The Government sold 60% of its shares in Royal Mail in October 2013 to private investors for 330 pence each, generating proceeds of £1,980 million. Employees were allocated 10% of the shares and the Government retained the remaining 30%. Royal Mail shares were later admitted to the main London Stock Exchange (FTSE 100). On the first day of conditional trading Royal Mail’s shares closed at 455 pence (or 38% higher than the sale price) and in the following five months have traded in the range of 455 pence to 615 pence.
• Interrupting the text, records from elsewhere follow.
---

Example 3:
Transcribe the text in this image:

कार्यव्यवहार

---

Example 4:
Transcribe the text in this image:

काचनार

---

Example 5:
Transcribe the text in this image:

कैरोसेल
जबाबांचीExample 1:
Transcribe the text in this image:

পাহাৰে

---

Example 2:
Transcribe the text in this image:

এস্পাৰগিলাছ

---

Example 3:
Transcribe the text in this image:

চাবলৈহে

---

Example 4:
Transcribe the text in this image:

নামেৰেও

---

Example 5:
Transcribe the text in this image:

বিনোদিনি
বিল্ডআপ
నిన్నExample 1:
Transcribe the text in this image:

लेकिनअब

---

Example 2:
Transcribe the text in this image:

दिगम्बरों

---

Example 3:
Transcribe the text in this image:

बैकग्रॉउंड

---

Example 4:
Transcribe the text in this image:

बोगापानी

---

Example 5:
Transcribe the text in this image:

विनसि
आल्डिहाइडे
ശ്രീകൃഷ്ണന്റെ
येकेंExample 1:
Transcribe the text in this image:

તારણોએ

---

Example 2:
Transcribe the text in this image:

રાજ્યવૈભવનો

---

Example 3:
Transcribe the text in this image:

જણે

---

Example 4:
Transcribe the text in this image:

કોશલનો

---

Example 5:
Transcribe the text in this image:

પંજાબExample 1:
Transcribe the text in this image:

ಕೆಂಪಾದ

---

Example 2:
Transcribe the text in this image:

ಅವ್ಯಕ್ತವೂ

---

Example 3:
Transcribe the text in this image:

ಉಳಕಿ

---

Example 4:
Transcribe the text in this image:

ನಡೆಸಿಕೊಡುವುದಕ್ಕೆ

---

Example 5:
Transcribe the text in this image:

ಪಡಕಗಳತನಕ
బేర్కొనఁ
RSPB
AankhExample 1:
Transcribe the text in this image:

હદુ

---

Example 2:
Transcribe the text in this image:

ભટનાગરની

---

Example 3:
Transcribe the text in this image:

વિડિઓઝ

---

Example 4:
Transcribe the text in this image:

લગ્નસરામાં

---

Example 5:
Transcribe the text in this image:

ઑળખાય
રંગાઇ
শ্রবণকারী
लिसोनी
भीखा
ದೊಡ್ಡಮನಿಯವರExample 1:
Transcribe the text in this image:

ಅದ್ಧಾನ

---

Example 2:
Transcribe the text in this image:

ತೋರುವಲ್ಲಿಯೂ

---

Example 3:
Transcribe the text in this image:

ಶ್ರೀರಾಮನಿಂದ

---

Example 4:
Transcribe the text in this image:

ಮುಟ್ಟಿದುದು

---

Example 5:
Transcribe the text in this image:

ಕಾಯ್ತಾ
At market close on 3 April the price was 550.5 pence a share.

Royal Mail price

A report by the National Audit Office (NAO) on the Privatisation of Royal Mail, published 1 April, concluded that “…although the Department [of Business, Innovation and Skills] achieved its primary objective of delivering a sale of shares within this Parliament it could have achieved better value for the taxpayer.”
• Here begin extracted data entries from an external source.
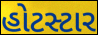
હોટસ્ટાર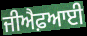
ਜੀਐਫ਼ਆਈ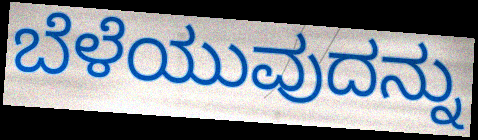
ಬೆಳೆಯುವುದನ್ನು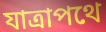
যাত্রাপথেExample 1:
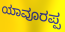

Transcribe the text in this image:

ಯಾವೂರಪ್ಪ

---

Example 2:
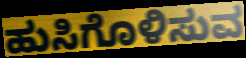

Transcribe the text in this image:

ಹುಸಿಗೊಳಿಸುವ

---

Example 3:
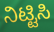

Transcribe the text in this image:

ನಿಟ್ಟಿಸಿ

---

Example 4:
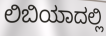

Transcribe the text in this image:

ಲಿಬಿಯಾದಲ್ಲಿ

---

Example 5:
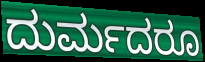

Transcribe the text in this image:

ದುರ್ಮದರೂ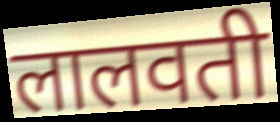
लालवतीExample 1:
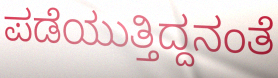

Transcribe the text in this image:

ಪಡೆಯುತ್ತಿದ್ದನಂತೆ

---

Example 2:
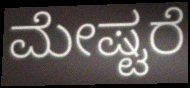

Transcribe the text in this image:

ಮೇಷ್ಟರೆ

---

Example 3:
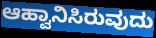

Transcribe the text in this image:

ಆಹ್ವಾನಿಸಿರುವುದು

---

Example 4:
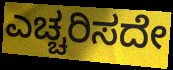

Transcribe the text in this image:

ಎಚ್ಚರಿಸದೇ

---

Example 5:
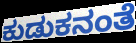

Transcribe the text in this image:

ಕುಡುಕನಂತೆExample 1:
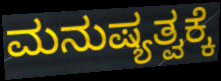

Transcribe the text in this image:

ಮನುಷ್ಯತ್ವಕ್ಕೆ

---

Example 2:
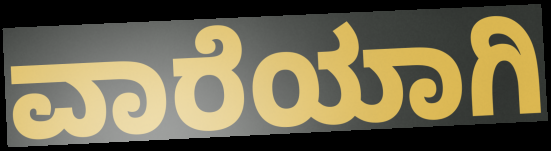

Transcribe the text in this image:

ವಾರೆಯಾಗಿ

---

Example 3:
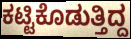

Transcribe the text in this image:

ಕಟ್ಟಿಕೊಡುತ್ತಿದ್ದ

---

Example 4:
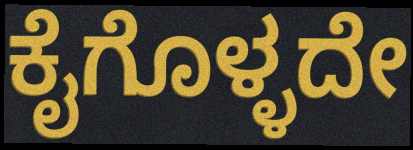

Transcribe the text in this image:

ಕೈಗೊಳ್ಳದೇ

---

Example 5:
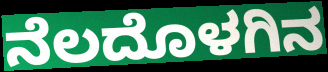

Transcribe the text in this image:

ನೆಲದೊಳಗಿನ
The report observed that the Department’s cautious approach resulted in the shares being priced substantially below their initial trading price – it noted that this approach had been based on the views of a small group of priority investors who were concerned about short-term market uncertainties and the risk of industrial action.

When the Department came to market the shares more widely, the process used did not, in the NAO’s view, allow it to understand just how much more investors would be willing to pay above the upper end of its price range of 330 pence a share. The fact that the price on the first day of trading was 38 per cent above the offer price and has remained well above that level in the following five months illustrated the limitations of the process.

There has been considerable press comment on the report and who has benefitted most from the sale. Attention has been drawn to the £750 million increase in value of shares on the first day of trading and to the fact that some of the priority shareholders have subsequently sold their share allocation at a considerable profit. (For example, Taxpayer lost out to big investors in mail float, says watchdog,Financial Times, 1 April 2014)

The concerns reflected those raised earlier by the Business, Innovation and Skills Select Committee in their hearings shortly after the flotation of Royal Mail in November 2013. However, the Secretary of State, Vince Cable, defended the Department’s “cautious and measured approach” as appropriate to its primary objective and in light of the risks involved.

The NAO also made a number of recommendations; unsurprisingly these focussed on the need for better ways of selling shares and capturing investors’ appetite for equity in terms of the volume of shares they are willing to buy and the price they would pay. They also called for reduced Government reliance on outside professional advisers, suggesting that advisers should have a specific incentive to optimise the overall value for the taxpayer rather than just ensure the transaction was completed.